Add another downward force
Draw a downward force labeled W somewhere to the left of A. Label this point as B and consider it to be the horizontal origin. Directions to the right of Bare positive directions.
Label the horizontal distance from B to A as a. Label the horizontal distance from A to C as b.
What is required for equilibrium?
We can look at this scenario and tell that the forces labeled W and P, both of which point down, must be on opposite sides of the force labeled P.Otherwise, the bar will rotate in a clockwise direction.
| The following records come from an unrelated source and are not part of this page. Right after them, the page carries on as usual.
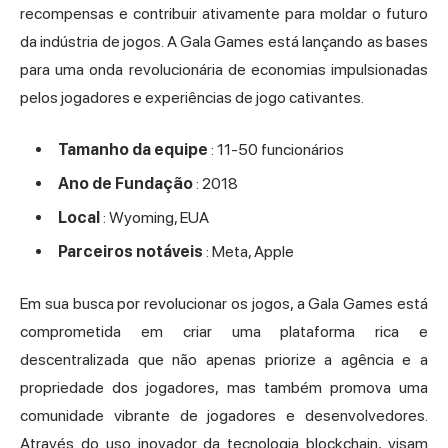
recompensas e contribuir ativamente para moldar o futuro
da indústria de jogos. A Gala Games está lançando as bases
para uma onda revolucionária de economias impulsionadas
pelos jogadores e experiências de jogo cativantes.
Tamanho da equipe
: 11-50 funcionários
Ano de Fundação
: 2018
Local
: Wyoming, EUA
Parceiros notáveis
: Meta, Apple
Em sua busca por revolucionar os jogos, a Gala Games está
comprometida em criar uma plataforma rica e
descentralizada que não apenas priorize a agência e a
propriedade dos jogadores, mas também promova uma
comunidade vibrante de jogadores e desenvolvedores.
Através do uso inovador da tecnologia blockchain, visam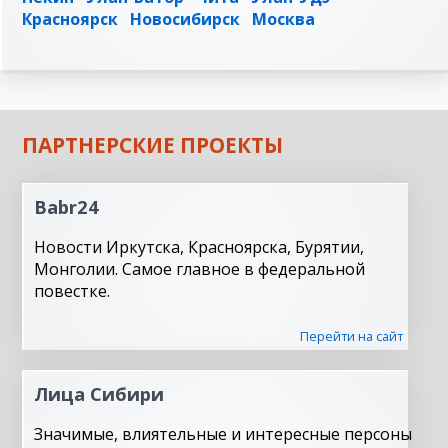
Красноярск
Новосибирск
Москва
ПАРТНЕРСКИЕ ПРОЕКТЫ
Babr24
Новости Иркутска, Красноярска, Бурятии,
Монголии. Самое главное в федеральной
повестке.
Перейти на сайт
Лица Сибири
Значимые, влиятельные и интересные персоны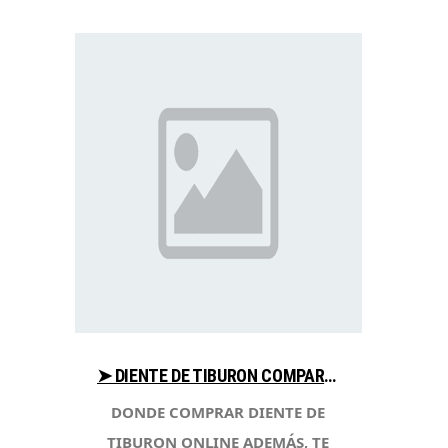
➤ DIENTE DE TIBURON COMPARA PRECIO PARA COMPRAR CON LIBRERIAESOTERICA.NET
DONDE COMPRAR DIENTE DE
TIBURON ONLINE ADEMÁS, TE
The following two conditions must be true for the bar to be in equilibrium.
P + W + Q = 0, or
P = - (W + Q) (vector sum must be zero)
a*P + (a+b) * Q = 0 (moments around point B)
The plan
We will set values for all the variables in the twoconditions other than a and P and then solve for values of a and P that will result in the bar being in equilibrium .
- Let W = -10
- Let Q = -5
- Let b = 2
The computations
Substituting these values into the two conditions and rearranging terms gives us:
P = -(W + Q), or
P = 15 , this is one of the answers
a*P +(a+2)*(-5) = 0, or
15*a -5*a -10 = 0, or
10*a = 10, or
a = 1 , this is the other answer
The answers
Therefore, for the values of W, Q, and b given above , P must be equal to 15 and a must be equal to 1 for the bar to be in equilibrium.